Although by the above-described configuration the everting tube can be prevented from forming scales, such a solution has the problem of a high friction between the snap ring and the everting tube, however, whereby the drive force to be applied to the everting tube increases.

Therefore it is an object of the present invention to provide a design of an endoscope which is adapted to solve the afore-mentioned problems and likewise guarantees an examination of the patient almost without pain.

It is an object of the invention to provide an endoscope having an everting tube design which shows little push-up tendency, wherein the flexibility of the endoscope is not excessively reduced.

SUMMARY OF THE INVENTION

The foregoing objects are achieved by an endoscope comprising the features of the independent claim. Further advantageous configurations of the present invention are obtained by the features of the dependent claims.

As a consequence, the basic idea of the invention substantially consists in the fact that the endoscope including an endoscope shaft has an everting tube consisting of a radially outer portion and a radially inner portion, the endoscope shaft being at least partly surrounded by the radially inner portion of the everting tube and longitudinal guiding means engaging with each other are formed at the endoscope shaft and/or the everting tube.

A conception of the invention which is close to this basic idea consists in designing the everting tube with profiles forming undercuts extending in the longitudinal direction of the everting tube (for example in the manner of a dovetail guide). The endoscope shaft is designed to have corresponding profiles at least in sections which at least partially extend in the direction of movement of the everting tube and slidingly engage in the profiles at the everting tube. Both profiles engage in such manner that a tensile force can be exerted on the everting tube in the direction of the endoscope shaft and possibly in the longitudinal direction of the shaft so as to prevent the everting tube from lifting off or detaching from the surface of the endoscope shaft. What is decisive in this type of longitudinal guiding means therefore is to design the undercuts to be not transverse to the direction of movement of the everting tube, as provided in the prior art mentioned in the beginning by arranging a snap ring, but to provide the undercuts in the longitudinal direction of movement of the everting tube, similarly to a travel rail, whereby the entire holding surface by which the everting tube is held at the endoscope shaft is enlarged and, moreover, the sliding friction between the two profiles is reduced in the case of a relative movement between the everting tube and the endoscope shaft.

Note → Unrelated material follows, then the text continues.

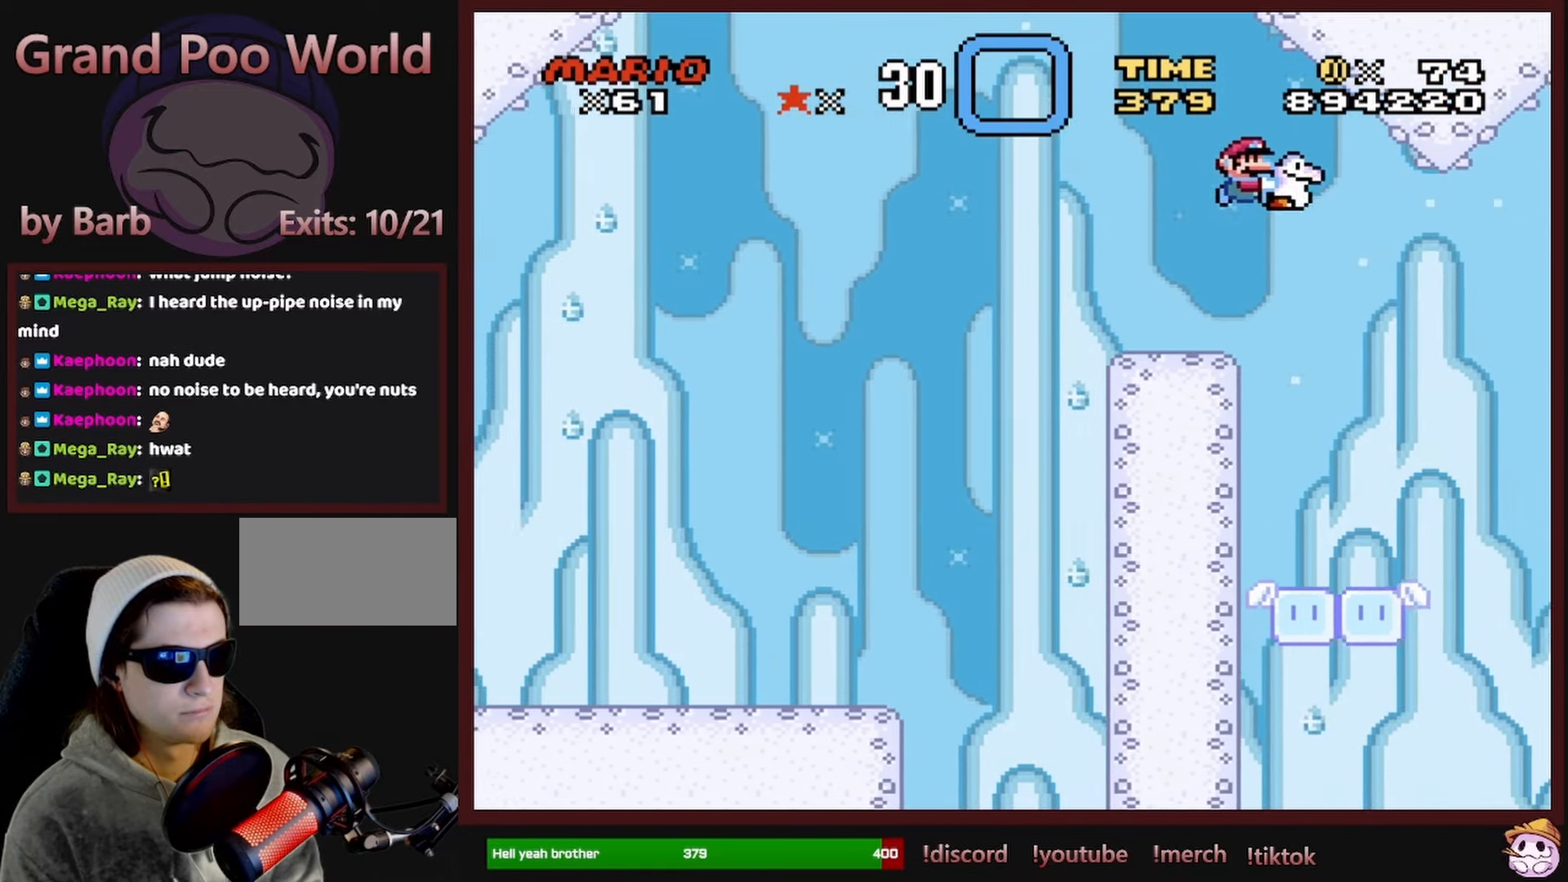
{"buttons": ["X", "DPAD_RIGHT"], "events": [[133, "DPAD_LEFT", "down"], [283, "DPAD_LEFT", "up"], [500, "DPAD_RIGHT", "down"]]}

A further conception of the invention in accordance with the aforementioned basic idea consists in the fact that the respective longitudinal guiding means are, on the one hand, in the form of a continuous conveyor extending along the endoscope shaft in the longitudinal direction thereof and, on the other hand, in the form of an engaging means positively or frictionally connected to the continuous conveyor, which engaging means is provided at the everting tube and, more exactly, at one side of the everting tube. In this way, likewise an engagement of the everting tube with the endoscope shaft is brought about in the longitudinal direction of movement of the endoscope shaft, wherein in this case the continuous conveyor represents a self-moving longitudinal guiding means (active) in contrast to the afore-described conception of the invention, namely the arrangement of a rail guide (passive).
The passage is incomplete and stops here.